Apparently looking to make a big splash with a pre-budget rollout of downstate infrastructure initiatives, Governor Andrew Cuomo aimed for the biggest body of water the could find: the Long Island Sound.
The “2016 agenda” Cuomo unveiled before the Long Island Association today included revived plans for a third track on the main line of the Long Island Railroad, improvements to regional airports and other development projects.
However, the governor couldn’t resist capping off the agenda with an added attention-getter: a $5 million feasibility study of where to build “a tunnel connecting Long Island to either the Bronx, Westchester County or Connecticut.”

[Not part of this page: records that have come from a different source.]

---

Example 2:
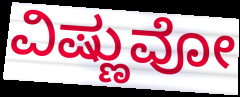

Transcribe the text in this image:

ವಿಷ್ಣುವೋ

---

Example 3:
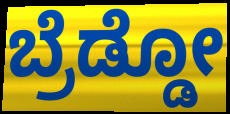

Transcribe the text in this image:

ಬ್ರೆಡ್ಡೋ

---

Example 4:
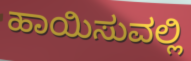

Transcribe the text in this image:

ಹಾಯಿಸುವಲ್ಲಿ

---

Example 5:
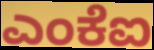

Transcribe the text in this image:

ಎಂಕೆಐ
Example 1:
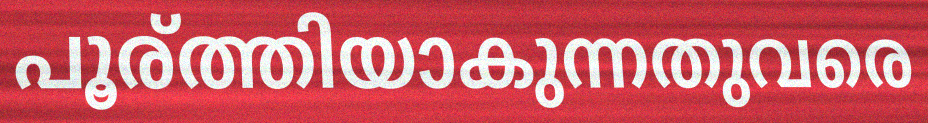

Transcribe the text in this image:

പൂര്ത്തിയാകുന്നതുവരെ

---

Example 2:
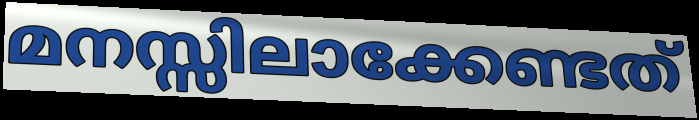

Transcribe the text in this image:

മനസ്സിലാക്കേണ്ടത്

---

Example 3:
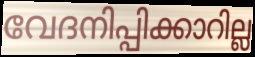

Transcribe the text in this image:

വേദനിപ്പിക്കാറില്ല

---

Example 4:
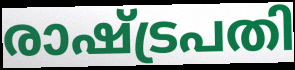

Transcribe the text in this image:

രാഷ്ട്രപതി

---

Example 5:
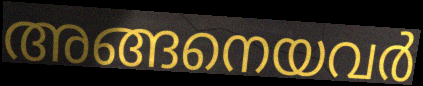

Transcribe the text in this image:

അങ്ങനെയവർ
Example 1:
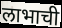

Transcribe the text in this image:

लाभाची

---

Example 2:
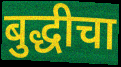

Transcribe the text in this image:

बुद्धीचा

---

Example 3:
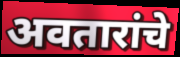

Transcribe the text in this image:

अवतारांचे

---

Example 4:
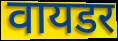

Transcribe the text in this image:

वायडर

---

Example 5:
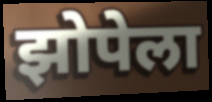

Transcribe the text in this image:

झोपेला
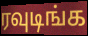
ரவுடிங்க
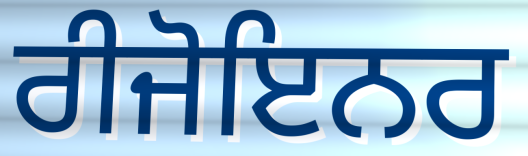
ਰੀਜੋਇਨਰ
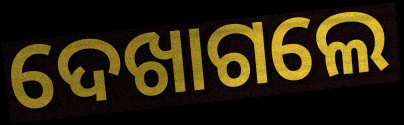
ଦେଖାଗଲେ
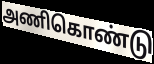
அணிகொண்டு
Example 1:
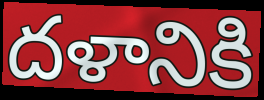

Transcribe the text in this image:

దళానికి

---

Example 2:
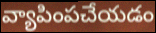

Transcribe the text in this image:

వ్యాపింపచేయడం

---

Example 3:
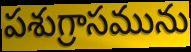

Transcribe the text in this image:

పశుగ్రాసమును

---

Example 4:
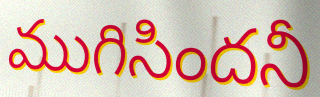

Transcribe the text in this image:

ముగిసిందనీ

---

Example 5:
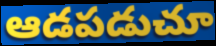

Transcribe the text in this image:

ఆడపడుచూ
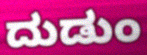
ದುಡುಂ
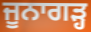
ਜੂਨਾਗੜ੍ਹ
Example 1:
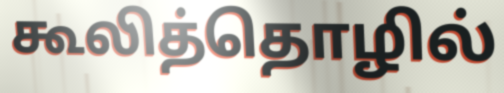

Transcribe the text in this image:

கூலித்தொழில்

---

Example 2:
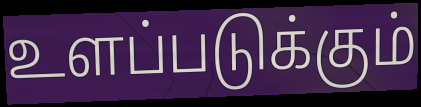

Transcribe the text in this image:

உளப்படுக்கும்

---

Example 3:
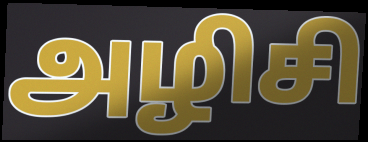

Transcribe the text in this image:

அழிசி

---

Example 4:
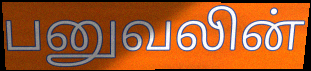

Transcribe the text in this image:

பனுவலின்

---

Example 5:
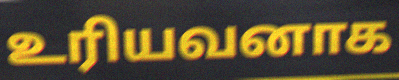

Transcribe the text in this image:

உரியவனாக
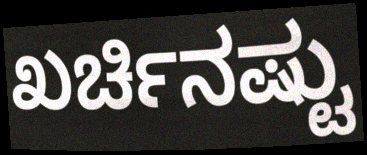
ಖರ್ಚಿನಷ್ಟು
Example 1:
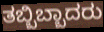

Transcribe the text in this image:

ತಬ್ಬಿಬ್ಬಾದರು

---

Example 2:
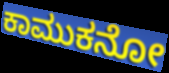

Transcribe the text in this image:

ಕಾಮುಕನೋ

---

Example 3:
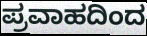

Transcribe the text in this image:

ಪ್ರವಾಹದಿಂದ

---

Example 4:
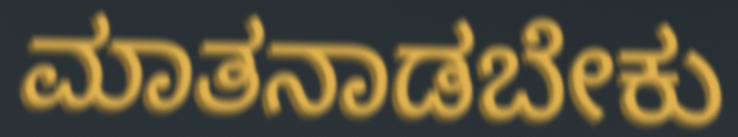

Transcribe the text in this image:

ಮಾತನಾಡಬೇಕು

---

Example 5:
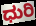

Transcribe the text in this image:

ಧುರಿ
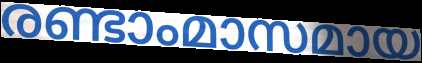
രണ്ടാംമാസമായ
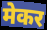
मेकर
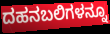
ದಹನಬಲಿಗಳನ್ನೂ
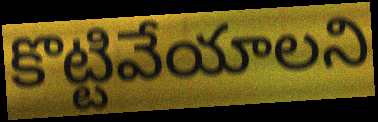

The notion of a new Long Island Sound crossing, above or below the water, revives an old pipe dream most memorably championed by the legendary master planner-builder Robert Moses and formally abandoned by Governor Nelson Rockefeller in the face of stiff public and political opposition more than 40 years ago.
Cuomo’s decision to include the tunnel in his announcement today could be written off as harmless political grandstanding, if not for that proposal to spend $5 million to study it—further indication, in case any was needed, that a few million dollars simply doesn’t count as real money in Albany.

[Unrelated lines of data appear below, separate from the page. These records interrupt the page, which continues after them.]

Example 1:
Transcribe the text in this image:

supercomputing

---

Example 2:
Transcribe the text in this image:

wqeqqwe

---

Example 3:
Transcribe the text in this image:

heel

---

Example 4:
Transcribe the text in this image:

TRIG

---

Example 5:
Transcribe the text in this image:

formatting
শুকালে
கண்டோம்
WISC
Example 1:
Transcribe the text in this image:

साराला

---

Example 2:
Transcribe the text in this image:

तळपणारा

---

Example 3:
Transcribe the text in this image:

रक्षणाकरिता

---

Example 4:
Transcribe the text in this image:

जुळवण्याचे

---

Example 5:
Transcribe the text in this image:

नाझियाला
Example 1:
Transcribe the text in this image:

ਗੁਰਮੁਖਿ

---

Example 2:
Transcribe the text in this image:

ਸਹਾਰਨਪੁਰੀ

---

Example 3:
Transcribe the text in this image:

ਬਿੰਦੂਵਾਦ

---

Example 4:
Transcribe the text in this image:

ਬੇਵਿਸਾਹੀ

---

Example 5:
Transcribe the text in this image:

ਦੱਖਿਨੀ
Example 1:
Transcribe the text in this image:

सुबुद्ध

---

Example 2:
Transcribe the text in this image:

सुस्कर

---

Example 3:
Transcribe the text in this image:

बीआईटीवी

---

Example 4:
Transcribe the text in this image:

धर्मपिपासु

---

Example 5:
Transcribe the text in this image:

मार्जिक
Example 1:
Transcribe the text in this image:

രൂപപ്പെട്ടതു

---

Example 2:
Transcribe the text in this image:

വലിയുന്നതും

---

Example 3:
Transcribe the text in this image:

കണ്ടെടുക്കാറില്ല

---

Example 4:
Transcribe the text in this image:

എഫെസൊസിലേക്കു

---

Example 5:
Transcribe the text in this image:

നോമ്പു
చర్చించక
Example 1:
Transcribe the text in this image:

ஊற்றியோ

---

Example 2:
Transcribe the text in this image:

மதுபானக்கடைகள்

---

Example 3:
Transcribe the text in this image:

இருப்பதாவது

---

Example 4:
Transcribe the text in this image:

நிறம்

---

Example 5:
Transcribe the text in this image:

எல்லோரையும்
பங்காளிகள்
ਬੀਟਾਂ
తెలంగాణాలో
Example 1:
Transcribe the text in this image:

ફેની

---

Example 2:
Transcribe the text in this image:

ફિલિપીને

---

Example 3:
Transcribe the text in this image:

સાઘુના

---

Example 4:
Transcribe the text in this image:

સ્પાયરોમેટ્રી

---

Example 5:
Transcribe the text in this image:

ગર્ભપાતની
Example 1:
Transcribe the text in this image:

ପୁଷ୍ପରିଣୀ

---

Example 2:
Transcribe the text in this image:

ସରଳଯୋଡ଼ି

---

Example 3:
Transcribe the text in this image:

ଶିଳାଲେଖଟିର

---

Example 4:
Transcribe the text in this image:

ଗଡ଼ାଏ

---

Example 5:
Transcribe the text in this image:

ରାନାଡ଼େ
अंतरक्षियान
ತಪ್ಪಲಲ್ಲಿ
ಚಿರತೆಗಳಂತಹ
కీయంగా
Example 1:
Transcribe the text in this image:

Talk of even studying a new L.I. Sound crossing is especially questionable given the governor’s failure to detail how he intends to pay for the one mega-project he actually has under construction. With an estimated price tag of $3.9 billion, the new twin spans replacing the Tappan Zee Bridge over the lower Hudson will cost less than half as much as any conceivable Long Island Sound crossing. Yet the Cuomo-controlled Thruway Authority keeps putting off the inevitable toll increases needed to finance the new Tappan Zee.

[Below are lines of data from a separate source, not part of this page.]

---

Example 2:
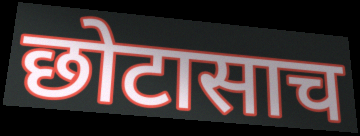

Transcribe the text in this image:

छोटासाच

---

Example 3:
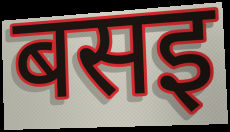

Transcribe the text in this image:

बसइ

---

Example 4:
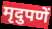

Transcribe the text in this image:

मृदुपणें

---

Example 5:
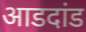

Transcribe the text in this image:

आडदांड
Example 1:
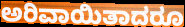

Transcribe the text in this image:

ಅರಿವಾಯಿತಾದರೂ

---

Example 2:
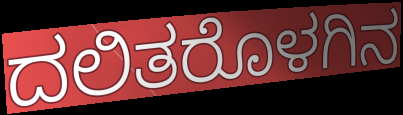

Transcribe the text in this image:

ದಲಿತರೊಳಗಿನ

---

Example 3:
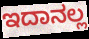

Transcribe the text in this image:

ಇದಾನಲ್ಲ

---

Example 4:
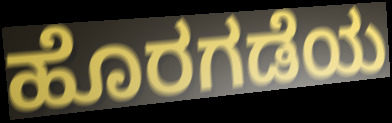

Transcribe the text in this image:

ಹೊರಗಡೆಯ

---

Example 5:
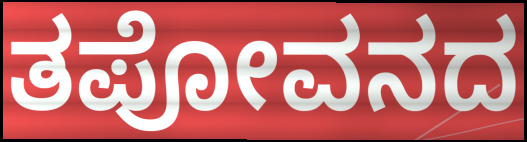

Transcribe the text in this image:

ತಪೋವನದ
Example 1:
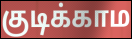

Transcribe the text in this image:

குடிக்காம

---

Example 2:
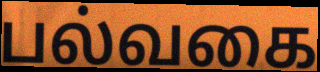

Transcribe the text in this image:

பல்வகை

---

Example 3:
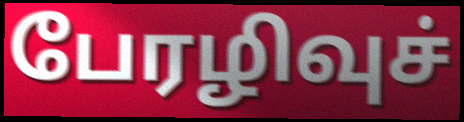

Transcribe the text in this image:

பேரழிவுச்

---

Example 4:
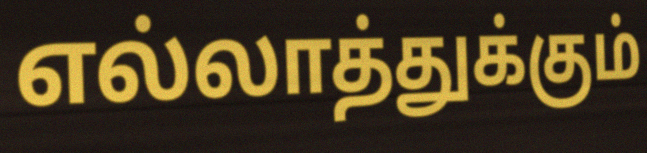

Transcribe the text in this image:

எல்லாத்துக்கும்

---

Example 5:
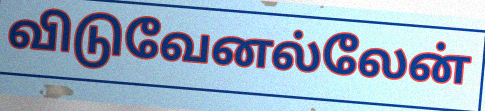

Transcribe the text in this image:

விடுவேனல்லேன்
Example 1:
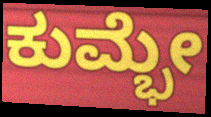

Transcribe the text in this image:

ಕುಮ್ಭೇ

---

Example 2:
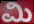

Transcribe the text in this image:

ಮಿ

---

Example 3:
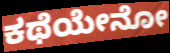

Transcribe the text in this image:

ಕಥೆಯೇನೋ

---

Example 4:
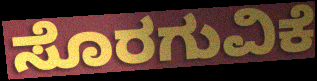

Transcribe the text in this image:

ಸೊರಗುವಿಕೆ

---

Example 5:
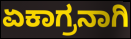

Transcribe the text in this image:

ಏಕಾಗ್ರನಾಗಿ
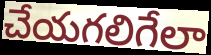
చేయగలిగేలా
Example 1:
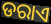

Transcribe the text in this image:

ଡରାଏ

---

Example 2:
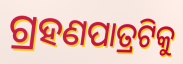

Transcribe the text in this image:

ଗ୍ରହଣପାତ୍ରଟିକୁ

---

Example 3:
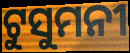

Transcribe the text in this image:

ଟୁସୁମନୀ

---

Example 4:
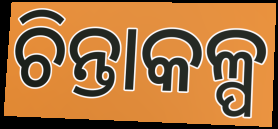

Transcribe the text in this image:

ଚିନ୍ତାକଳ୍ପ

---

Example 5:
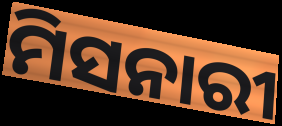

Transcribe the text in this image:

ମିସନାରୀ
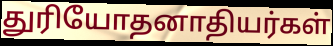
துரியோதனாதியர்கள்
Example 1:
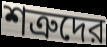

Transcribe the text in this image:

শত্রুদের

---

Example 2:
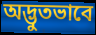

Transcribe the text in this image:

অদ্ভুতভাবে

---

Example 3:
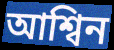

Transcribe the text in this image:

আশ্বিন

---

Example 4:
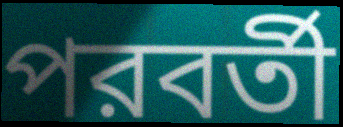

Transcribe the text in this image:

পরবর্তী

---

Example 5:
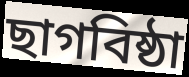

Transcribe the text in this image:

ছাগবিষ্ঠা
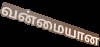
வன்மையான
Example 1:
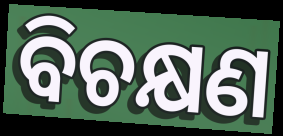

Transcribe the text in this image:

ବିଚକ୍ଷଣ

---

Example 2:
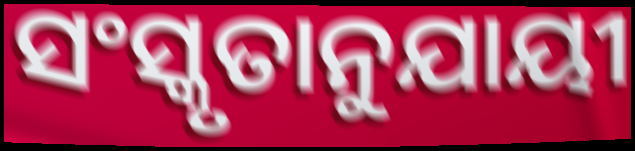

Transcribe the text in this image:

ସଂସ୍କୃତାନୁଯାୟୀ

In addition, the governor has given no hint of how New York will make good on his recent promise to share at least one-quarter of the estimated $20 billion cost of constructing the badly needed Access to the Region’s Core rail tunnels linking Manhattan and New Jersey.
The notion of building an added bridge or tunnel across Long Island Sound was popular in the first two or three decades following the end of World War II, when the Island was rapidly developing and New York politicians were wholly committed to untrammeled growth. Today, however, the region’s rampant NIMBY-ism squelches even the most modest proposals for residential or commercial development, which helps explain Long Island’s severe lack of rental housing and failure to create more well-paying jobs.
To be sure, a Long Island Sound crossing isn’t physically inconceivable: after all, something on a similar scale was built 50 years ago under Chesapeake Bay. Fiscally—well, that’s another matter. A proposal for a tunnel privately financed by a $25 per car toll was surfaced about a decade ago by a group that included the now-defunct investment bank Bear Stearns, but the underlying traffic projections (just for starters) seemed highly optimistic.